> EXTRACT TO READ

■ ■ ■

The TOC values at Site 1143 are consistently low (mostly between 0.1 and 0.4 wt%) except in the top 70 m of the core, where half of the data are between 0.4 and 0.6 wt% (Table T12). The percentage of TOC declines rapidly from >0.3 wt% in the upper 70 m (Cores 184-1143A-1H through 8H) to <0.3 wt% throughout the remainder of the hole, except Sections 184-1143A-30X-4 and 33X-3. These latter samples were characterized by higher TOC (>0.8 wt%) and correspond to two discrete samples with lower carbonate concentrations.

Calculated C/N ratios are remarkably low (Table T12). A value of 5 to 6 indicates that most of the organic matter is derived from fresh marine phytoplankton. However, the low values (<5) measured on samples from Site 1143 are likely an artifact caused by a combination of very low organic carbon concentrations and the absorption of ammonium-nitrogen by abundant clay minerals (see "Organic Geochemistry" in the "Site 1145" chapter), (Müller, 1977).

One hundred samples were analyzed for CNS content, but many were found to give low or zero values (there is no SO₂ peak). The problem is sorption or reaction of SO_x on the CaO that remains in the furnace. Total sulfur varies from 0.1 to 0.8 wt%, with most values ranging from 0.1 to 0.4 wt% (Table T12). We assume that this is all pyrite-S because pyrite is observed in many cores as thin burrow fillings and fine-grained black concentrations.

Rock-Eval pyrolysis analysis was made on seven samples with higher TOC (by difference) values. The results are presented in Table T12. The sample from Section 184-1143A-30X-4 was run in duplicate with two different masses. The reproducibility for the replicate analysis is quite good, with precision of better than 10 wt% for all parameters. Rock-Eval TOC and TOC by difference (TC - IC) do not agree. On only one sample do the results by both methods agree; on the other samples, Rock-Eval shows TOC values from 15 wt% to a factor of 4 lower than TOC by difference. The two samples that show the best agreement in TOC are also those with the highest TOC values. It is unclear whether the TOC values obtained by subtracting a carbonate value >96 wt% of the TC value, or by Rock-Eval analysis, are more reliable at such low concentrations. However, a possible systematic error in the by-difference method does not invalidate the discussion of relative TOC variations with carbonate. Because of the low TOC, none of the other Rock-Eval parameters is considered reliable (Tissot and Welte, 1984) and cannot be used to examine the origin of the organic matter at this site.

■ ■ ■

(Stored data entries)
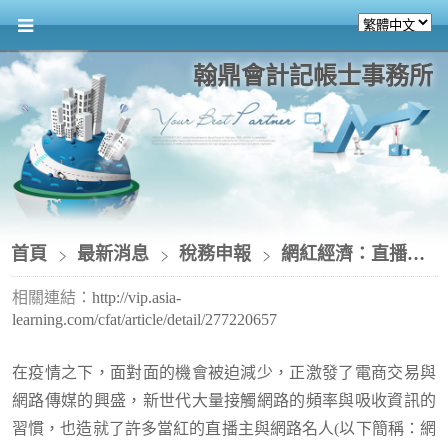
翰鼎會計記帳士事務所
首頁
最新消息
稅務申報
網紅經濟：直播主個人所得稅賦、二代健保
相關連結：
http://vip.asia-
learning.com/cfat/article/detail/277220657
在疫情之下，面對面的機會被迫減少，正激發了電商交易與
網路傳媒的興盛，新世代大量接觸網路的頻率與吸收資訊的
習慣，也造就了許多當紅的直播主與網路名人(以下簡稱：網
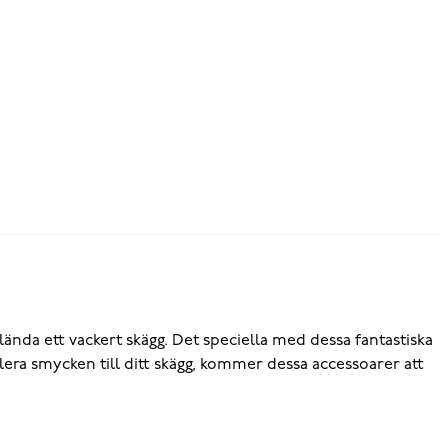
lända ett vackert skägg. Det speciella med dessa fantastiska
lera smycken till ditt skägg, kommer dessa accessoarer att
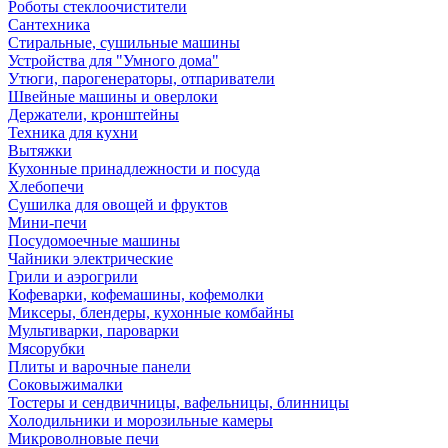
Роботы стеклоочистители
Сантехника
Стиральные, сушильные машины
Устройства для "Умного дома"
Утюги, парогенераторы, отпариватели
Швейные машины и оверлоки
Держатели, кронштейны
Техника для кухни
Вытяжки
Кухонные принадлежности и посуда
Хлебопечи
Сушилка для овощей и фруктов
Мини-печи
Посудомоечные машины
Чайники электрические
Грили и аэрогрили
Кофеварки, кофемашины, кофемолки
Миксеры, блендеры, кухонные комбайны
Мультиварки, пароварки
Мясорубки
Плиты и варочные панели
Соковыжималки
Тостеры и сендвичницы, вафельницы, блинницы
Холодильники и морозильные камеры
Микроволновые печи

■ ■ ■

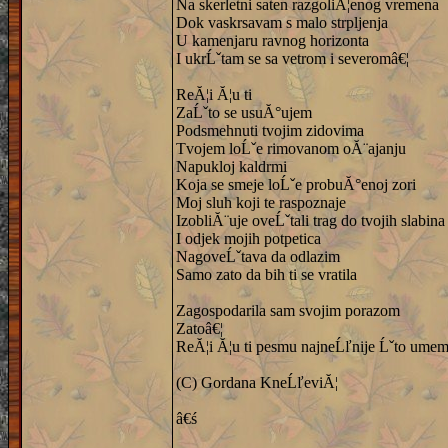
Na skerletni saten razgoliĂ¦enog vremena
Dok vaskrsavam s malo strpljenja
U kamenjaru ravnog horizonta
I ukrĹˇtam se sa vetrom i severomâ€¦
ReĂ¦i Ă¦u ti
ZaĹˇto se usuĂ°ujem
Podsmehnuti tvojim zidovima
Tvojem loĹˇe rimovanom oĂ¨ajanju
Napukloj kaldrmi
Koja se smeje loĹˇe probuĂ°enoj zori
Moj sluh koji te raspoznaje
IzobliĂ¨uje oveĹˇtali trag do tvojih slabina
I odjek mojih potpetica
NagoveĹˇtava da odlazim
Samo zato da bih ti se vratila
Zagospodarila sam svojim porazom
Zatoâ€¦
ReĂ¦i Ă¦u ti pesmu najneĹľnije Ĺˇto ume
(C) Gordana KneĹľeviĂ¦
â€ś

■ ■ ■

> EXPLORE THE MATERIAL
[a] Copy out the Site 1143 geochemistry passage word for word, starting at "Calculated C/N ratios" and ending at "chapter), (Müller, 1977).", with both of those included.
[b] Pick up the Site 1143 geochemistry passage after its last sentence and keep it going.
The records have nothing to do with the work asked here.

> ANSWERS FOR THE TASKS
[a]
Calculated C/N ratios are remarkably low (Table T12). A value of 5 to 6 indicates that most of the organic matter is derived from fresh marine phytoplankton. However, the low values (<5) measured on samples from Site 1143 are likely an artifact caused by a combination of very low organic carbon concentrations and the absorption of ammonium-nitrogen by abundant clay minerals (see "Organic Geochemistry" in the "Site 1145" chapter), (Müller, 1977).

[b]
All routine headspace samples were taken from sediment exposed during division of the core on the catwalk, usually from the upper 5 cm of Section 4. Sediment disturbance during extended core barrel usage, especially below 250 meters below seafloor, may have resulted in some of HS samples containing mainly drilling-disturbed sediment. For this reason, an aliquot of interval 184-1143A-29X-1, 145-150 cm, was also analyzed on the natural gas analyzer (see "Organic Geochemistry" in the "Explanatory Notes" chapter). A very marked C₅ peak, with a concentration of 3376 ppmv, was noted. Upon further investigation, a similar result was obtained from Section 184-1143A-27X-CC, and the source was identified as acetone contamination (liberally used to seal section end-caps). Such an isolated peak without HC homologues should be immediately regarded as contamination, a valuable indicator for future organic geochemical analyses.